Page extract:

##########

Statistical models: Verbal working memory

We conducted two linear mixed models of original word set (phonologically similar, orthographically similar, and control set) and verbal score predicting either memory performance with both correct word and correct position or memory performance with correct word regardless of position. Both models included random intercepts for each participant and for each presentation order of the stimuli.

For memory performance requiring both accurate word and position, the set with phonologically similar words was more difficult than the control set (\(\beta\) = -0.62, SE = 0.19, t = -3.18, p = 0.001) but the orthographically similar set was not (\(\beta\) = 0, SE = 0.19, t = 0.02, p = 0.981). A higher verbal score was associated with increased memory performance (\(\beta\) = 0.22, SE = 0.09, t = 2.55, p = 0.012). There was a marginally significant interaction effect (\(\beta\) = -0.09, SE = 0.05, t = -1.82, p = 0.068) which diminished the positive effect of higher verbal score on the orthographically similar set.

##########

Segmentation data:

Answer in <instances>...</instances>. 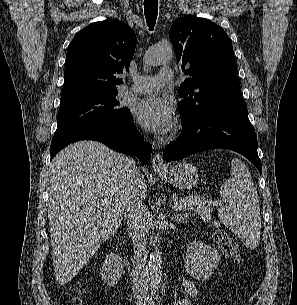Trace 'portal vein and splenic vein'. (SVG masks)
<instances>
[{
	"mask_svg": "<svg viewBox=\"0 0 297 305\" xmlns=\"http://www.w3.org/2000/svg\"><path fill=\"white\" fill-rule=\"evenodd\" d=\"M186 199H187V201L181 200L180 202L175 203L174 207H175L176 209H181L182 206L185 205L186 203H189V204H192V203H193L192 198L189 197V198H186Z\"/></svg>",
	"mask_w": 297,
	"mask_h": 305,
	"instance_id": "obj_1",
	"label": "portal vein and splenic vein"
}]
</instances>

##########

Objective 1: Using the verbal working memory section above, decide whether each statement agrees with it, answering yes or no and quoting the words that decide it: (a) both models included random intercepts for each participant; (b) for performance requiring both accurate word and position, the orthographically similar set was more difficult than the control set; (c) a higher verbal score was associated with decreased memory performance.
Objective 2: Retype the verbal working memory section between "We conducted two" and "of the stimuli.", inclusive.

Exercise result 1:
(a) Yes: "Both models included random intercepts for each participant and for each presentation order of the stimuli."
(b) No: "but the orthographically similar set was not"
(c) No: "A higher verbal score was associated with increased memory performance"

Exercise result 2:
We conducted two linear mixed models of original word set (phonologically similar, orthographically similar, and control set) and verbal score predicting either memory performance with both correct word and correct position or memory performance with correct word regardless of position. Both models included random intercepts for each participant and for each presentation order of the stimuli.